By Henry Ma, Julex Capital Management
The Q1 earning reports have been very strong so far. With over half the S&P 500 companies that have reported, according to FactSet, the blended growth rate for S&P 500 EPS is 22.9%, the highest level since Q3 2010 if the number continues to hold up for the quarter. Roughly 80% have beaten consensus estimates. However, the market reaction has been more muted despite the strong earnings growth. Since April 1, S&P 500 Index rose less than 1%. It will be interesting to know how earnings growth affect stock prices.
In theory, earnings drive market performance. Stock market gains through the expansion of price/earnings multiple and/or earnings growth. The P/E ratio tends to be mean-reverting over the long run, and therefore, earnings growth is the main driver on market returns.

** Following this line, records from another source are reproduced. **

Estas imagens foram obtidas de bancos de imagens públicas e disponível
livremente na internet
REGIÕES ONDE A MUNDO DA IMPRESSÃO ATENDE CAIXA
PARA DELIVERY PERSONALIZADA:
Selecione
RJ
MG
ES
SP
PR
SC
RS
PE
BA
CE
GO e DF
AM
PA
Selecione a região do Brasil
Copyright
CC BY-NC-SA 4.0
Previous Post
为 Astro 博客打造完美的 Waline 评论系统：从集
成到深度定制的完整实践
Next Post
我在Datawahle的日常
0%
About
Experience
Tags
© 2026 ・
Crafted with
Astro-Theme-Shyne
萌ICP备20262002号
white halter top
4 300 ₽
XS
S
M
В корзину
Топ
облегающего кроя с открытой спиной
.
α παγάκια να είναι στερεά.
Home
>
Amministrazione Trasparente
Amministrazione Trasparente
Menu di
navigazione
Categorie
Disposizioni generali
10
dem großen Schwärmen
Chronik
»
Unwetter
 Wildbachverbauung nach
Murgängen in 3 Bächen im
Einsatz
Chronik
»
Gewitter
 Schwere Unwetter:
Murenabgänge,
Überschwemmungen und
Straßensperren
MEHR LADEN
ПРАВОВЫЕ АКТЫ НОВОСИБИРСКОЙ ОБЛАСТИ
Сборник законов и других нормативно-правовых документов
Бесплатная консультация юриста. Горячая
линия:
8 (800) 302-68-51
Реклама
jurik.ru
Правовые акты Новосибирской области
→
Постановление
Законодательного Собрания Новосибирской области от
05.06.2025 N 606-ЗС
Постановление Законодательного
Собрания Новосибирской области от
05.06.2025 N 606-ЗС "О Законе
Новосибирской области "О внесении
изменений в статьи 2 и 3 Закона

For example, if you buy SPY at a current P/E of 20 and sell it thirty years later at the same P/E, then your return will be the same as earnings growth. Figure 1 shows the relationship between 30-year average annual return of S&P 500 Index and the average earnings growth rate. There is clear a positive correlation between them.
Figure 1: Thirty-Year Average Annual Earnings Growth vs. Thirty-Year Average Annual Price Return of S&P 500 Index (1961-2017)
However, the drivers for the short-term market returns are much more complicated. Figure 2 shows the relationship between annual return of S&P 500 Index and annual earnings growth. The data is very noisy and it seems to show no clear correlation between them. Although earnings growth drives the market returns in the long run, the short-term market gains are more driven by P/E expansion.